17. Omer Yurtseven – 16 mil, 4-5: an old-school big who can get you a bucket when isolated one on one in the post, both inside and from mid range. Shows promise to stretch the floor from three. Bulk means he can get offensive rebounds.
18. Tyler Bey – 15 mil, 2-3: kinda like Andre Roberson, long and bouncy athlete with good basketball IQ, particularly when cutting and in shot selection inside.
19. Anthony Edwards – 13 mil, 2-4: physically like Kawhi Leonard who has bouncy hops and great strength.
20. Paul Scruggs – 12.7 mil, 1-2: crafty player in the Reggie Jackson mold, with long arms and ability to shoot off the bounce.
21. Myles Powell – 12.3 mil, 1-2: like Brad Beal with good athleticism and shot off the catch.
22. Nick Richards – 11.2 mil, 4-5: great rim running lob target in mold of Tyson Chandler and Willie Cauley-Stein.
23. Aaron Nesmith – 11 mil, 1-2: catch and shoot player who is great running off of screens.

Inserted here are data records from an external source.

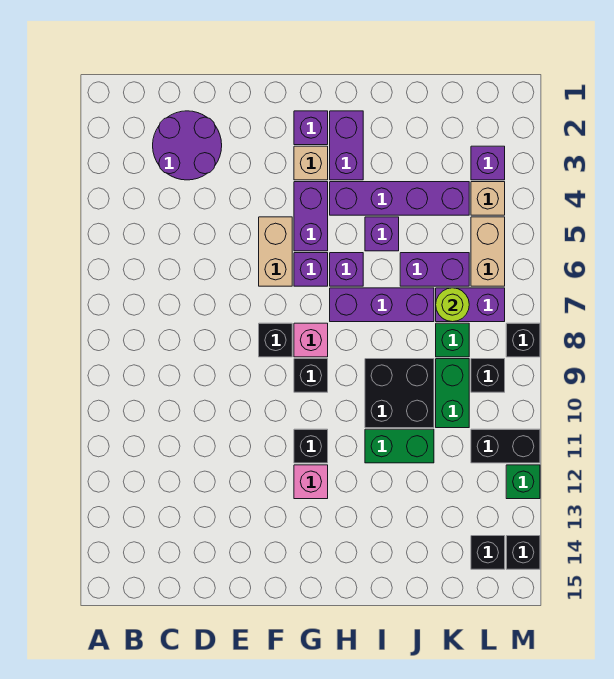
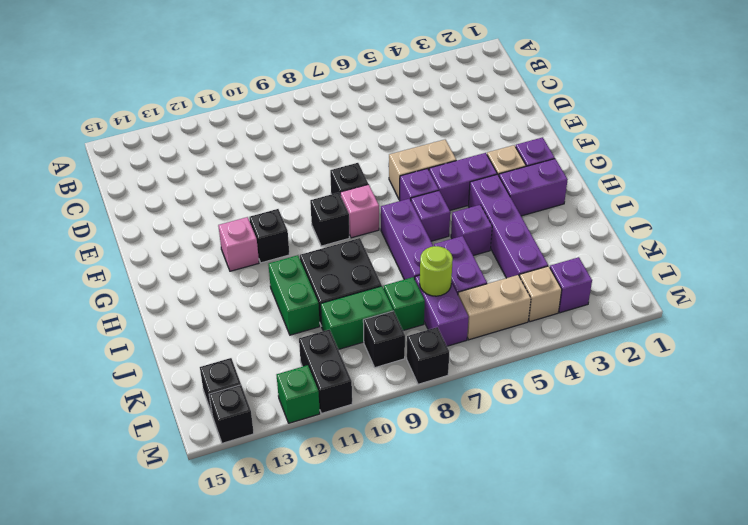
purple 2x2 round brick [153,111,222,180] -> none

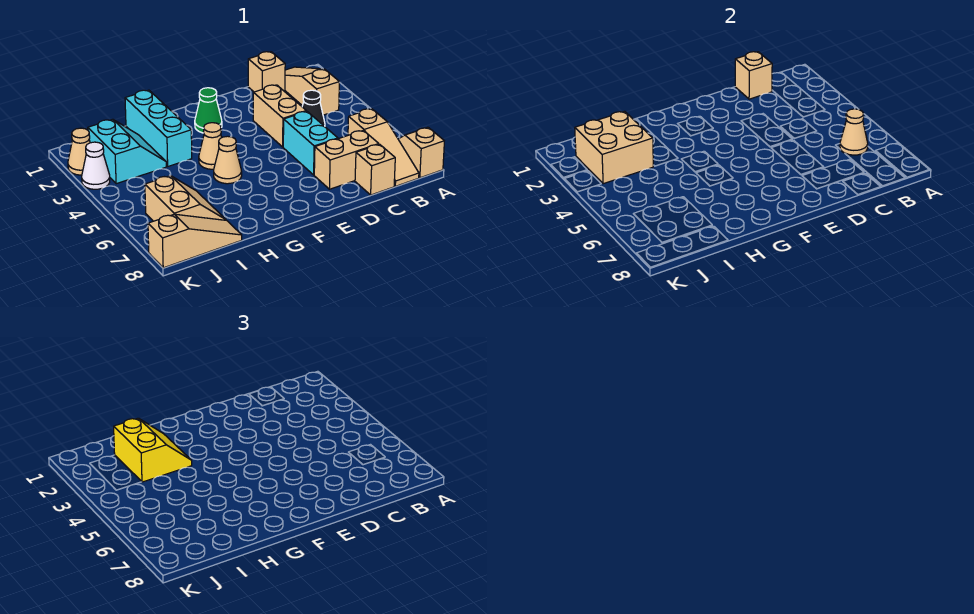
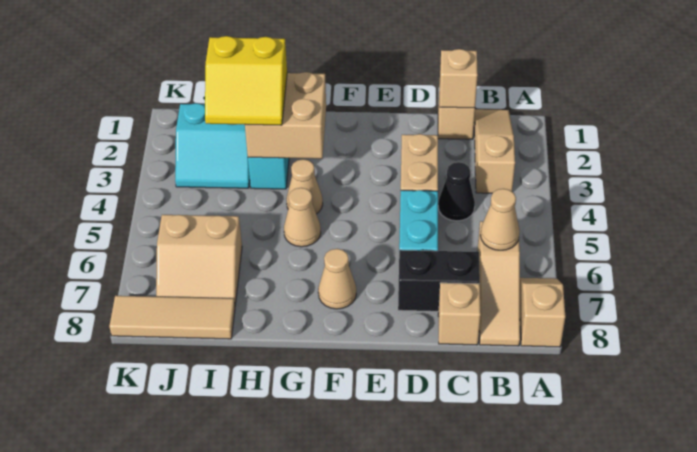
tan 1x2 brick [314,130,379,189] -> black 1x2 brick [398,250,480,311]
green 1x1 cone [195,88,222,133] -> none
yellow 2x2 slope [114,418,192,482] -> yellow 2x2 slope turned to [205,36,287,125]
cyan 2x2 slope [88,119,166,184] -> cyan 2x2 slope turned to [175,103,250,188]
tan 2x2 brick [575,111,653,184] -> tan 2x2 brick moved to [245,72,326,159]
tan 2x2 slope [145,176,226,221] -> tan 2x2 slope turned to [156,215,242,305]
tan 1x3 slope [148,214,242,268] -> tan 1x3 tile [109,296,235,339]
tan 1x1 cone [68,128,90,175] -> tan 1x1 cone moved to [318,249,356,309]
white 1x1 cone [82,142,110,189] -> none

Athletic enough to finish on fast breaks and get by defenders.
24. Cletrell Pope – 10.6 mil, 3-4: plays a bit like Jerami Grant as a bouncy forward who can be a lob target as well as hitting open shots. Good timing defensively to get blocks and deflections, runs the floor well.
25. Jordan Roland – 10.2 mil, 1-2: reminds me of CJ McCollum due to his craftiness and ability to find open shots.